Cancer Chemother Pharmacol. 1991;28(2):135-8. doi: 10.1007/BF00689703.
A total of 92 patients with previously untreated intermediate- or high-grade non-Hodgkin's lymphoma attending the University Department of Medicine, Queen Mary Hospital, Hong Kong, were treated with the m-BACOD chemotherapy regimen (methotrexate, bleomycin, doxorubicin, cyclophosphamide, vincristine and dexamethasone). Additional involved-field radiotherapy was given to 32 (35%) patients. Myelosuppression was the major toxicity, and 5 (5%) treatment-related deaths occurred due to pneumonia, bleomycin sensitivity, doxorubicin cardiotoxicity and reactivation of hepatitis B infection. The overall complete response (CR) rate was 65/92 (71%) and the relapse rate was 22/65 (34%). The disease-free survival of the 65 CR patients at 2 years was 52% and the overall survival of all 92 patients at 3 years was 56%. The CR rate of stage I and II patients was significantly better than that of those with stage III and IV disease (87% vs 59%; P = 0.01), and the CR rate of stage III patients was superior to that of those with stage IV disease (86% vs 50%; P = 0.05). The overall survival of stage III and IV patients was significantly worse than that of subjects with stage I and II disease (31% vs 73%; P = 0.02). Multivariate analysis revealed that the independent prognostic variables significantly determining the CR rate and survival included the clinical stage and the serum lactate dehydrogenase level.
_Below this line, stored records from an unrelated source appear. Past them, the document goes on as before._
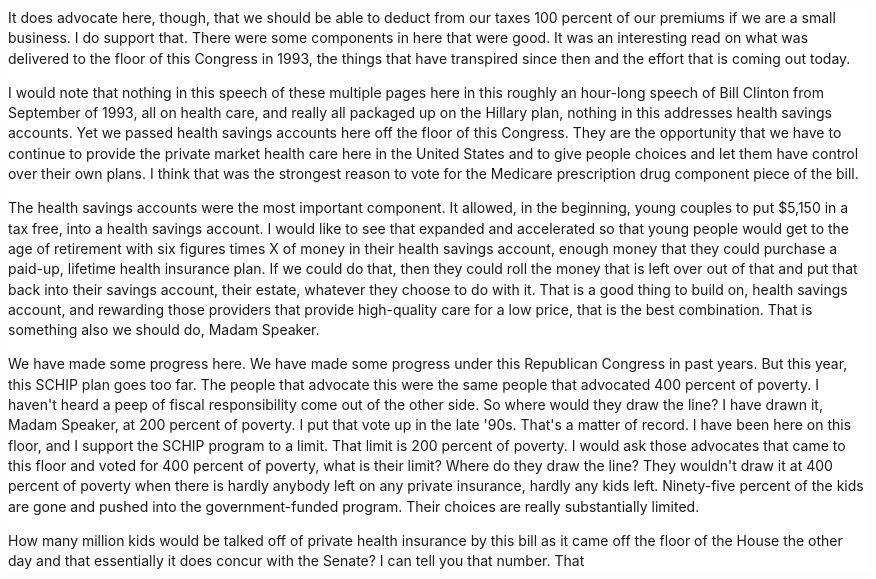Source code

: It does advocate here, though, that we should be able to deduct from 
our taxes 100 percent of our premiums if we are a small business. I do 
support that. There were some components in here that were good. It was 
an interesting read on what was delivered to the floor of this Congress 
in 1993, the things that have transpired since then and the effort that 
is coming out today.

I would note that nothing in this speech of these multiple pages here 
in this roughly an hour-long speech of Bill Clinton from September of 
1993, all on health care, and really all packaged up on the Hillary 
plan, nothing in this addresses health savings accounts. Yet we passed 
health savings accounts here off the floor of this Congress. They are 
the opportunity that we have to continue to provide the private market 
health care here in the United States and to give people choices and 
let them have control over their own plans. I think that was the 
strongest reason to vote for the Medicare prescription drug component 
piece of the bill.


The health savings accounts were the most important component. It 
allowed, in the beginning, young couples to put $5,150 in a tax free, 
into a health savings account. I would like to see that expanded and 
accelerated so that young people would get to the age of retirement 
with six figures times X of money in their health savings account, 
enough money that they could purchase a paid-up, lifetime health 
insurance plan. If we could do that, then they could roll the money 
that is left over out of that and put that back into their savings 
account, their estate, whatever they choose to do with it. That is a 
good thing to build on, health savings account, and rewarding those 
providers that provide high-quality care for a low price, that is the 
best combination. That is something also we should do, Madam Speaker.

We have made some progress here. We have made some progress under 
this Republican Congress in past years. But this year, this SCHIP plan 
goes too far. The people that advocate this were the same people that 
advocated 400 percent of poverty. I haven't heard a peep of fiscal 
responsibility come out of the other side. So where would they draw the 
line? I have drawn it, Madam Speaker, at 200 percent of poverty. I put 
that vote up in the late '90s. That's a matter of record. I have been 
here on this floor, and I support the SCHIP program to a limit. That 
limit is 200 percent of poverty. I would ask those advocates that came 
to this floor and voted for 400 percent of poverty, what is their 
limit? Where do they draw the line? They wouldn't draw it at 400 
percent of poverty when there is hardly anybody left on any private 
insurance, hardly any kids left. Ninety-five percent of the kids are 
gone and pushed into the government-funded program. Their choices are 
really substantially limited.

How many million kids would be talked off of private health insurance 
by this bill as it came off the floor of the House the other day and 
that essentially it does concur with the Senate? I can tell you that 
number. That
From this study, the results of treatment with the m-BACOD regimen in patients with advance disease appeared to be similar to those obtained using the conventional CHOP regimen (cyclophosphamide, doxorubicin, vincristine and prednisone).
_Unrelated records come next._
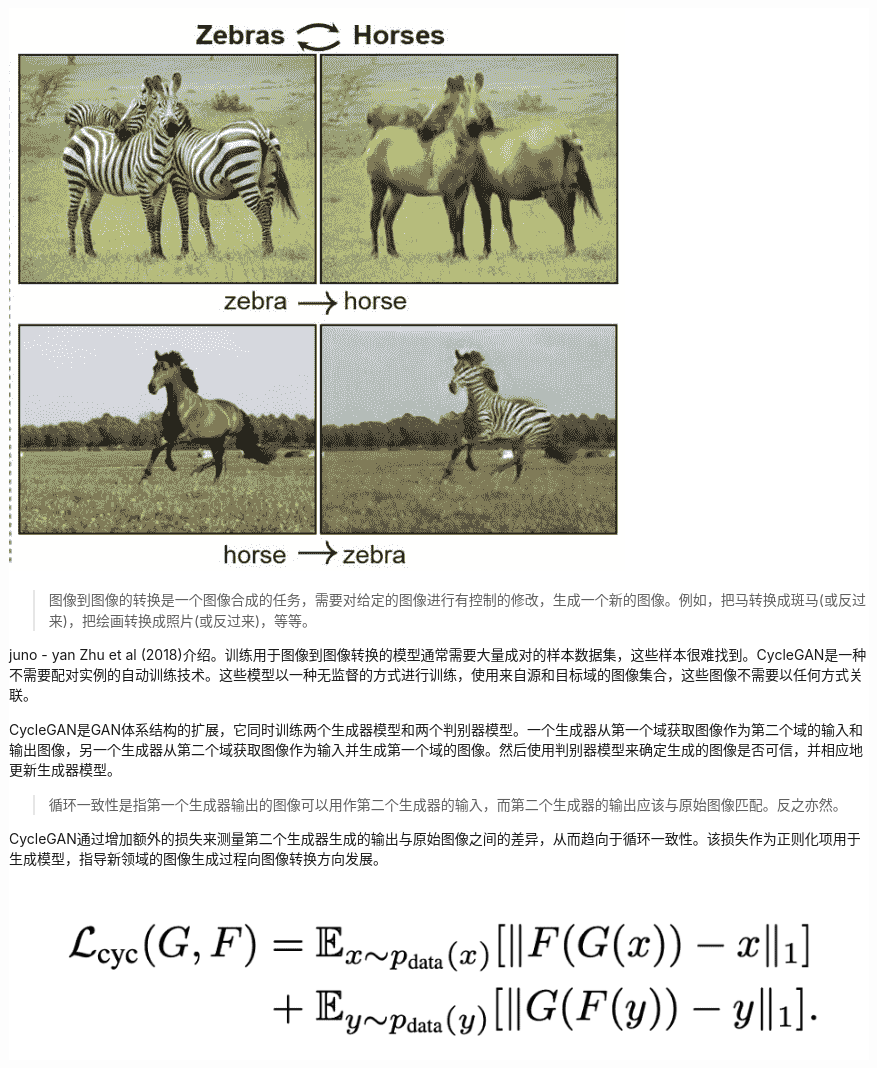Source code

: ![](../img/4090cff73a62613bb0d06246096133f0.png)

> 图像到图像的转换是一个图像合成的任务，需要对给定的图像进行有控制的修改，生成一个新的图像。例如，把马转换成斑马(或反过来)，把绘画转换成照片(或反过来)，等等。

juno - yan Zhu et al (2018)介绍。训练用于图像到图像转换的模型通常需要大量成对的样本数据集，这些样本很难找到。CycleGAN是一种不需要配对实例的自动训练技术。这些模型以一种无监督的方式进行训练，使用来自源和目标域的图像集合，这些图像不需要以任何方式关联。

CycleGAN是GAN体系结构的扩展，它同时训练两个生成器模型和两个判别器模型。一个生成器从第一个域获取图像作为第二个域的输入和输出图像，另一个生成器从第二个域获取图像作为输入并生成第一个域的图像。然后使用判别器模型来确定生成的图像是否可信，并相应地更新生成器模型。

> 循环一致性是指第一个生成器输出的图像可以用作第二个生成器的输入，而第二个生成器的输出应该与原始图像匹配。反之亦然。

CycleGAN通过增加额外的损失来测量第二个生成器生成的输出与原始图像之间的差异，从而趋向于循环一致性。该损失作为正则化项用于生成模型，指导新领域的图像生成过程向图像转换方向发展。

![](../img/7a7a76419599def6ca7d4a55fc8e16ca.png)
香港玛丽医院大学医学部共收治了92例先前未经治疗的中或高度非霍奇金淋巴瘤患者,采用m-BACOD化疗方案(甲氨蝶呤、博来霉素、阿霉素、环磷酰胺、长春新碱和地塞米松)进行治疗。32例(35%)患者接受了额外的受累野放疗。骨髓抑制是主要毒性反应,5例(5%)患者因肺炎、博来霉素敏感性、阿霉素心脏毒性和乙型肝炎感染再激活而发生与治疗相关的死亡。总体完全缓解(CR)率为65/92(71%),复发率为22/65(34%)。65例CR患者的无病生存率在2年时为52%,92例患者的总生存率在3年时为56%。I期和II期患者的CR率显著高于III期和IV期患者(87%对59%;P=0.01),III期患者的CR率高于IV期患者(86%对50%;P=0.05)。III期和IV期患者的总生存率显著低于I期和II期患者(31%对73%;P=0.02)。多变量分析显示,显著决定CR率和生存率的独立预后变量包括临床分期和血清乳酸脱氢酶水平。从这项研究来看,m-BACOD方案治疗晚期疾病患者的结果似乎与使用传统CHOP方案(环磷酰胺、阿霉素、长春新碱和泼尼松)所获得的结果相似。